Herein, a signal stable molecularly imprinted photoelectrochemical (MIP-PEC) sensing platform was designed to sensitively detect Escherichia coli by incorporating polythiophene film with Cu: ZIF-8/KZ3TTz heterojunction. Attributed to the formation of a staggered type II heterostructure between KZ3TTz and Cu: ZIF-8 semiconductors, the Cu: ZIF-8/KZ3TTz heterojunction exhibited stable and significant cathode PEC response. Impressively, selective MIP film was grown on the surface of Cu: ZIF-8/KZ3TTz/GCE by electro-polymerization of 2,2-Dimethyl-5-(3-thienyl)-1,3-dioxane-4,6-dione (DTDD) in the presence of E. coli. After removing E. coli, more electrons were transferred to the electrolyte solution through the imprinting cavity on the MIP film, which was eliminated by O in the electrolyte, causing further enhancement of the cathode PEC response. On the contrary, when the imprinted cavity was filled with E. coli, the cathodic PEC response gradually decreased due to steric hindrance effect. The sensor showed excellent linearity in the range of 10 to 10 CFU/mL with a detection limit of 4.09 CFU/mL (S/N = 3). This strategy offered a novel approach for pathogenic bacteria detection in food safety and environmental monitoring.
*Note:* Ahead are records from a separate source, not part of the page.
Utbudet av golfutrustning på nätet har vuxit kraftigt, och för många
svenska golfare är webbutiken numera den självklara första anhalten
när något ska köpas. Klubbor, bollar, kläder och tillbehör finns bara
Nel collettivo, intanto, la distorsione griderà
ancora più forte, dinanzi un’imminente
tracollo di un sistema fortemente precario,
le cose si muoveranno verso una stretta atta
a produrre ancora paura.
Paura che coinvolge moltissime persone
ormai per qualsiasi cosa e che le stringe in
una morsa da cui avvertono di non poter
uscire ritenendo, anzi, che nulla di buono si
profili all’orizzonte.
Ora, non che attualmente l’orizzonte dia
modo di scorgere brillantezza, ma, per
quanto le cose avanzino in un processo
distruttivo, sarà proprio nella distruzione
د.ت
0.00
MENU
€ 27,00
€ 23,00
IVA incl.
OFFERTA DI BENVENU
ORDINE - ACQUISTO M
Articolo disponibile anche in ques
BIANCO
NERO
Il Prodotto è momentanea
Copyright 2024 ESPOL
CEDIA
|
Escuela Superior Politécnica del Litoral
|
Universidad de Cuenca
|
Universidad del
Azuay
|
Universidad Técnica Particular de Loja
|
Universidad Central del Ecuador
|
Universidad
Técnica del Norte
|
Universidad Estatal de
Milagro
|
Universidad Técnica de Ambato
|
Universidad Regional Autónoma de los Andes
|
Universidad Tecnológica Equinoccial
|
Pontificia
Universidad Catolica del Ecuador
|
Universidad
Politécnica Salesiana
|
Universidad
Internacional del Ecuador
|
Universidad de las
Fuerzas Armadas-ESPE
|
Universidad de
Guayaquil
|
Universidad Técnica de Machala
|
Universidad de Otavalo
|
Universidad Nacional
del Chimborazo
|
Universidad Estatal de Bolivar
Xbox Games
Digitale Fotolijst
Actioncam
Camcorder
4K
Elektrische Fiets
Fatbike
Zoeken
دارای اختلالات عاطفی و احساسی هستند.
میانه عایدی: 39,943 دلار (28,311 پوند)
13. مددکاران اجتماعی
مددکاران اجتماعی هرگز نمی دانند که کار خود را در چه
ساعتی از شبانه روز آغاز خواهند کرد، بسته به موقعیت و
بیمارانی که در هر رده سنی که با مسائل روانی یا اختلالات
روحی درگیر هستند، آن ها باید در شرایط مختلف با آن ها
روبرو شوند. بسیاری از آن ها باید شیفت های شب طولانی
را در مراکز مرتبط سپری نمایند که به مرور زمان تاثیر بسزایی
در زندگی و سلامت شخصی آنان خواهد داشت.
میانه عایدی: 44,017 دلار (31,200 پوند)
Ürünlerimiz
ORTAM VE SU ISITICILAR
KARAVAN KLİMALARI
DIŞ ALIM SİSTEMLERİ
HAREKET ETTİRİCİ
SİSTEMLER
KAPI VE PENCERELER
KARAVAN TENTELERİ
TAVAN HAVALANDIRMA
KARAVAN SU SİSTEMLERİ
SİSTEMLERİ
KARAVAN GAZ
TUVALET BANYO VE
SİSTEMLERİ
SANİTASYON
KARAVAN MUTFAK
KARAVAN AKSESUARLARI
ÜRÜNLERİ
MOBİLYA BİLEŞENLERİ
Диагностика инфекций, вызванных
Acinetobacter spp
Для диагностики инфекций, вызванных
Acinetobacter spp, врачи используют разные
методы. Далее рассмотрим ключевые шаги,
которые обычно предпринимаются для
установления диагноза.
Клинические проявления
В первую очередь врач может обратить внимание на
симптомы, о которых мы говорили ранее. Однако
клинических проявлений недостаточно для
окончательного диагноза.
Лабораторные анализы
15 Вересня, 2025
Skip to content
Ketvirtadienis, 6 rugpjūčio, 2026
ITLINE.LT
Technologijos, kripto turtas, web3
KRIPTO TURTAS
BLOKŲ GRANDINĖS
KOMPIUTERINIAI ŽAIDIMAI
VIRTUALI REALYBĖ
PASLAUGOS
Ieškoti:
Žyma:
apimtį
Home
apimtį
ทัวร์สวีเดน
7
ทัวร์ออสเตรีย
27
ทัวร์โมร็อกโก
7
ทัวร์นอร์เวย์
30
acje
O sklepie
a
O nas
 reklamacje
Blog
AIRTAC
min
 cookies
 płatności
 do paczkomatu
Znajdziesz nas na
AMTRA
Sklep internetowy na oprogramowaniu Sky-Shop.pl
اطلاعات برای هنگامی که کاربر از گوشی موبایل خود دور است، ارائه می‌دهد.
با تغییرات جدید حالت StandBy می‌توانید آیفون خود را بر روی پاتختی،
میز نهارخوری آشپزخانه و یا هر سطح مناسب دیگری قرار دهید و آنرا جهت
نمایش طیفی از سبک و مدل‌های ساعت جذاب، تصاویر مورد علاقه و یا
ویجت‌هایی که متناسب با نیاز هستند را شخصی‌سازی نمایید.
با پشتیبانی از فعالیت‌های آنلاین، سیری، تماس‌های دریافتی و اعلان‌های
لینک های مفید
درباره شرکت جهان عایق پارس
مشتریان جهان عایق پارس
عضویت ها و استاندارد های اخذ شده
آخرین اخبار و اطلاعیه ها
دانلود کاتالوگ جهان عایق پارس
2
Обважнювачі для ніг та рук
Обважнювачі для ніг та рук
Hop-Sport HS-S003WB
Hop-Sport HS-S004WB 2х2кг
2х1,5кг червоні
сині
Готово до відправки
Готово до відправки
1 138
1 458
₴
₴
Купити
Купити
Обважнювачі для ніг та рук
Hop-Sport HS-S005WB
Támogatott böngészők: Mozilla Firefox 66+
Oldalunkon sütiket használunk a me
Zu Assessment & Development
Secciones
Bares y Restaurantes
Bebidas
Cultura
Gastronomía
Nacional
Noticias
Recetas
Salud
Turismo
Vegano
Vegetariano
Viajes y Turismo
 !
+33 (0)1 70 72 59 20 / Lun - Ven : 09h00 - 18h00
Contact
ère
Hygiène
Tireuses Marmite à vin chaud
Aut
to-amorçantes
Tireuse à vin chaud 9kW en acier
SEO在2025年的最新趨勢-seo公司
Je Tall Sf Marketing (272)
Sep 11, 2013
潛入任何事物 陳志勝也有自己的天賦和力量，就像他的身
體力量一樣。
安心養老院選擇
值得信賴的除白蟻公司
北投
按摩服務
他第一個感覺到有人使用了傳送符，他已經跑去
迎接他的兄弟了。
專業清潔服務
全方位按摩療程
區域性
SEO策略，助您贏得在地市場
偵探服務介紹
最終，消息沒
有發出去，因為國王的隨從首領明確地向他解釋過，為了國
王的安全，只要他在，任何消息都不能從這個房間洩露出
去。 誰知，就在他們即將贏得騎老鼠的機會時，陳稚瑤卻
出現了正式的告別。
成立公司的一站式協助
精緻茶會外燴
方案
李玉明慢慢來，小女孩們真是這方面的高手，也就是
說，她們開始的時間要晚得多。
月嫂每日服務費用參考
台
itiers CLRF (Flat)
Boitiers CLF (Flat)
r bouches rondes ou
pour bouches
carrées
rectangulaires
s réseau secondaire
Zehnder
在此,通过将聚噻吩薄膜与 Cu:ZIF-8/KZ3TTz 异质结结合,设计了一种信号稳定的分子印迹光电化学(MIP-PEC)传感平台,用于灵敏检测大肠杆菌。由于 KZ3TTz 和 Cu:ZIF-8 半导体之间形成了交错型 II 型异质结,Cu:ZIF-8/KZ3TTz 异质结表现出稳定且显著的阴极 PEC 响应。令人印象深刻的是,在存在大肠杆菌的情况下,通过在 Cu:ZIF-8/KZ3TTz/GCE 表面上进行 2,2-二甲基-5-(3-噻吩基)-1,3-二氧戊环-4,6-二酮(DTDD)的电聚合,在 Cu:ZIF-8/KZ3TTz 表面上生长出选择性的 MIP 薄膜。在去除大肠杆菌后,更多的电子通过 MIP 薄膜上的印迹腔转移到电解质溶液中,这些电子被电解质中的 O 消除,从而进一步增强了阴极 PEC 响应。相反,当印迹腔被大肠杆菌填充时,由于空间位阻效应,阴极 PEC 响应逐渐降低。该传感器在 10 到 10 CFU/mL 的范围内表现出优异的线性,检测限为 4.09 CFU/mL(S/N = 3)。该策略为食品安全和环境监测中致病菌的检测提供了一种新方法。